Thursday 12 April 2012

Dissolving Pain

Introduction

Once you have learnt to move into Open-Focus awareness, it becomes possible to use your attention to dissolve physical and emotional pain. In Open-Focus your pain is a much smaller part of your total awareness; it becomes no big deal and is easy to accept and therefore easy to dissolve. This exercise teaches you how to move closer to pain in a broadened awareness until the pain diffuses and disappears. Simply accepting the feeling of pain while resting in Open-Focus is often enough to dissolve the pain.

Preparation
Sit quietly, accepting potential distractions. If you have pain – a headache or muscle tension or anxiety – allow yourself to become aware of its location in your body and then feel into the pain as openly and directly as you can, without resisting it.

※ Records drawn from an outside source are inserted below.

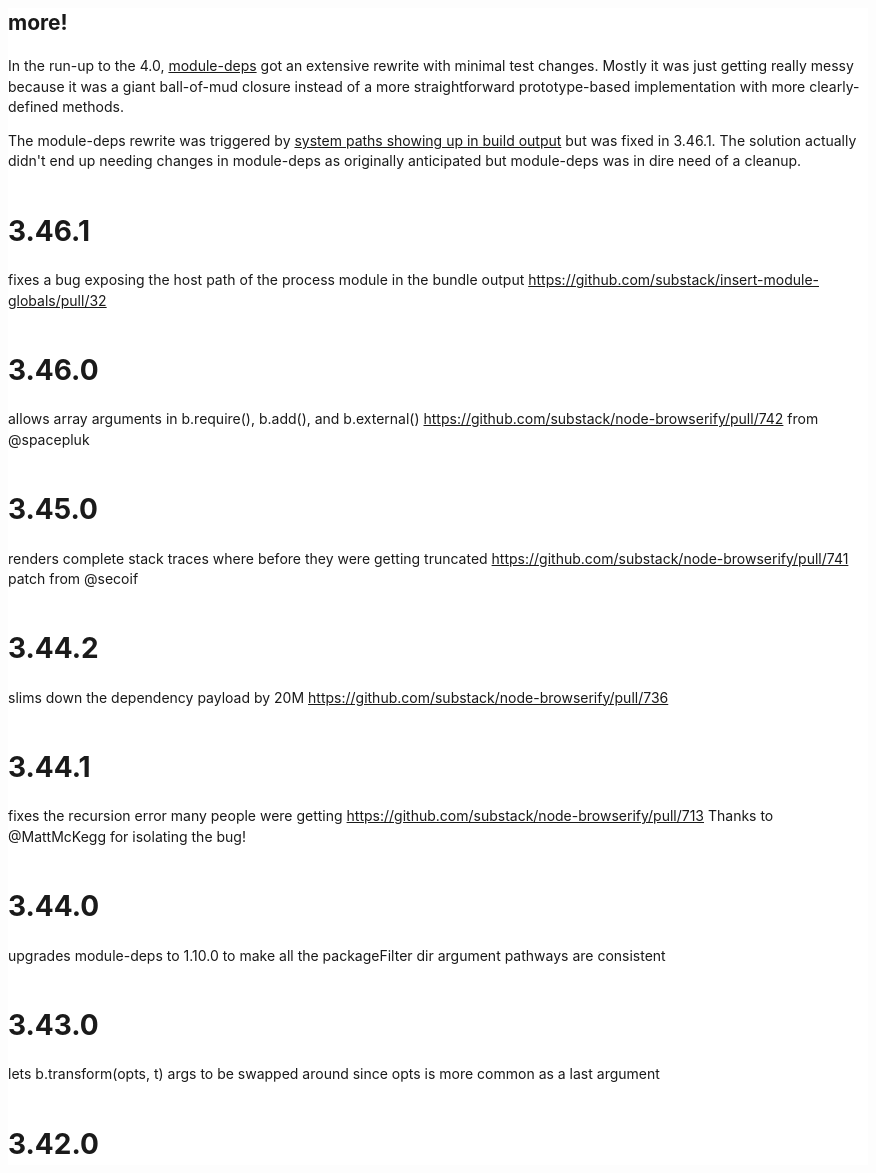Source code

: ## more!

In the run-up to the 4.0, [module-deps](https://npmjs.org/package/module-deps) got an extensive rewrite with minimal test changes. Mostly it was just getting really messy because it was a giant ball-of-mud closure instead of a more straightforward prototype-based implementation with more clearly-defined methods.

The module-deps rewrite was triggered by [system paths showing up in build output](https://github.com/substack/node-browserify/issues/675) but was fixed in 3.46.1. The solution actually didn't end up needing changes in module-deps as originally anticipated but module-deps was in dire need of a cleanup.

# 3.46.1

fixes a bug exposing the host path of the process module in the bundle output https://github.com/substack/insert-module-globals/pull/32

# 3.46.0

allows array arguments in b.require(), b.add(), and b.external() https://github.com/substack/node-browserify/pull/742 from @spacepluk

# 3.45.0

renders complete stack traces where before they were getting truncated https://github.com/substack/node-browserify/pull/741  patch from @secoif

# 3.44.2

slims down the dependency payload by 20M https://github.com/substack/node-browserify/pull/736

# 3.44.1

fixes the recursion error many people were getting https://github.com/substack/node-browserify/pull/713  Thanks to @MattMcKegg  for isolating the bug!

# 3.44.0

upgrades module-deps to 1.10.0 to make all the packageFilter dir argument pathways are consistent

# 3.43.0

lets b.transform(opts, t) args to be swapped around since opts is more common as a last argument

# 3.42.0
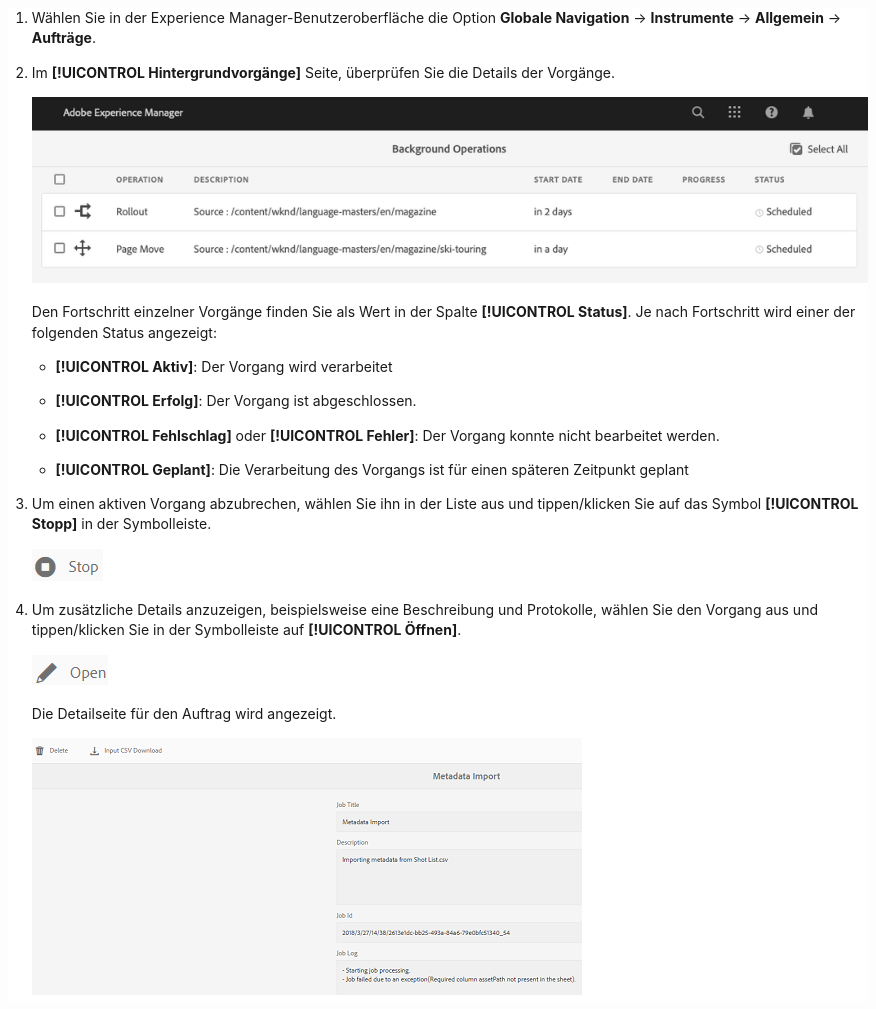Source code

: 1. Wählen Sie in der Experience Manager-Benutzeroberfläche die Option **Globale Navigation** -> **Instrumente** -> **Allgemein** -> **Aufträge**.

1. Im **[!UICONTROL Hintergrundvorgänge]** Seite, überprüfen Sie die Details der Vorgänge.

   ![Status und Details asynchroner Vorgänge](assets/async-operation-status.png)

   Den Fortschritt einzelner Vorgänge finden Sie als Wert in der Spalte **[!UICONTROL Status]**. Je nach Fortschritt wird einer der folgenden Status angezeigt:

   * **[!UICONTROL Aktiv]**: Der Vorgang wird verarbeitet

   * **[!UICONTROL Erfolg]**: Der Vorgang ist abgeschlossen.

   * **[!UICONTROL Fehlschlag]** oder **[!UICONTROL Fehler]**: Der Vorgang konnte nicht bearbeitet werden.

   * **[!UICONTROL Geplant]**: Die Verarbeitung des Vorgangs ist für einen späteren Zeitpunkt geplant

1. Um einen aktiven Vorgang abzubrechen, wählen Sie ihn in der Liste aus und tippen/klicken Sie auf das Symbol **[!UICONTROL Stopp]** in der Symbolleiste.

   ![Stoppsymbol](assets/async-stop-icon.png)

1. Um zusätzliche Details anzuzeigen, beispielsweise eine Beschreibung und Protokolle, wählen Sie den Vorgang aus und tippen/klicken Sie in der Symbolleiste auf **[!UICONTROL Öffnen]**.

   ![Öffnen-Symbol](assets/async-open-icon.png)

   Die Detailseite für den Auftrag wird angezeigt.

   ![Auftragsdetails](assets/async-job-details.png)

Dissolving pain can be accomplished only after you have precisely located the feeling in your body.

1: The sense inventory
Gently do a mental inventory of the perceptions of all your senses. Attend, for example, to your sense of hearing. Be aware of sounds while equally and simultaneously attending to the silence between the sounds travel towards you through three-dimensional space. Let this awareness deepen for a few seconds.
Now add vision, noticing the space and objects that you seeing or visualizing (if your eyes are closed).
Be aware of any tastes, including the taste of space. Let this experience deepen for a few seconds.
Add an awareness of your thoughts and the mental silence from which they emerge, the silence in which they exist, and the silence in they dissolve.

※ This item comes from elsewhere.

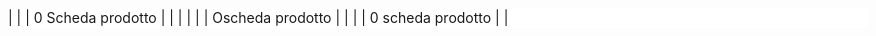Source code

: |                                                                                                                                                                                                                                                                                                                                                                                                                                                                                                                                                                                                                                                                                                                                                              |                                                                                                                                                                                                                                                                                                                                                                                                                                                                                                                                                                                                                                                                                                                                                                                                                                                                                                                     | 0 Scheda prodotto                                                                                                   |                                                                |
|                                                                                                                                                                                                                                                                                                                                                                                                                                                                                                                                                                                                                                                                                                                                                              |                                                                                                                                                                                                                                                                                                                                                                                                                                                                                                                                                                                                                                                                                                                                                                                                                                                                                                                     |                                                                                                                     | Oscheda prodotto                                               |
|                                                                                                                                                                                                                                                                                                                                                                                                                                                                                                                                                                                                                                                                                                                                                              |                                                                                                                                                                                                                                                                                                                                                                                                                                                                                                                                                                                                                                                                                                                                                                                                                                                                                                                     | 0 scheda prodotto                                                                                                   |                                                                |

Now add awareness of a sense of nowess, the feeling that you are in the present, experiencing all of your sense existing in present space, silence, and timelessness simultaneously.

In the centre of this diffuse attention is the sense of feeling, which includes the felt presence of your body, the feeling of absence we call space your body occupies. The more we increase the sense of the simultaneous presence of all our senses in space, centred in feeling, the more we deepen diffuse attention and the Open-Focus experience.
 
 
 
2: Expanding and dissolving the pain
Can you imagine centring this expanded awareness on your pain? Now can you imagine feeling the space around the pain and feeling the space in which they exist?

Now allow your awareness to diffuse through the pain, feeling the pain more. Alternatively, let the diffuse through your awareness. Bathe in the pain. Let the pain diffuse by feeling it more – not less. Let pain spread through surrounding areas of the body and into space. Don’t try to make the pain spread. It will naturally diffuse as you acceptance of feeling it is more pervasive.

You’ve increased the breath of your awareness and allowed the pain to become a small part of that expanded awareness. The pain no longer encompasses all of your awareness if it’s a small part and it’s no big deal. Expanding your focus allows you to be more comfortable with moving into your pain, to feel the pain, to feel the pain more. Understandably, most people try to avoid their pain. Yet what actually makes the pain overwhelming is our narrow focus on it, which allows the pain to dominate our awareness. When we open up our awareness, our pain becomes a small part of the totality of our experience and feels less threatening. It’s no longer scary to merge with it and let it diffuse into surrounding body and space.

The goal of this exercise is to open our awareness and dive into and through the centre of the pain and then let the awareness of pain float in an open and inclusive awareness where it can dissolve. If the pain doesn’t completely and immediately dissolve, dive back into its care. Some people can dissolve their pain in one or two passes, while others require more.

We can also dissolve our pain as we carry out daily activities by maintaining a feeling sense of space and other sensations in and around our pain as we talk on the phone, shop for groceries, prepare meds, and so forth. We don’t recommend – in fact we caution against – practicing Open-Focus and dissolving-pain exercises while operating any vehicle or in potentially harmful conditions.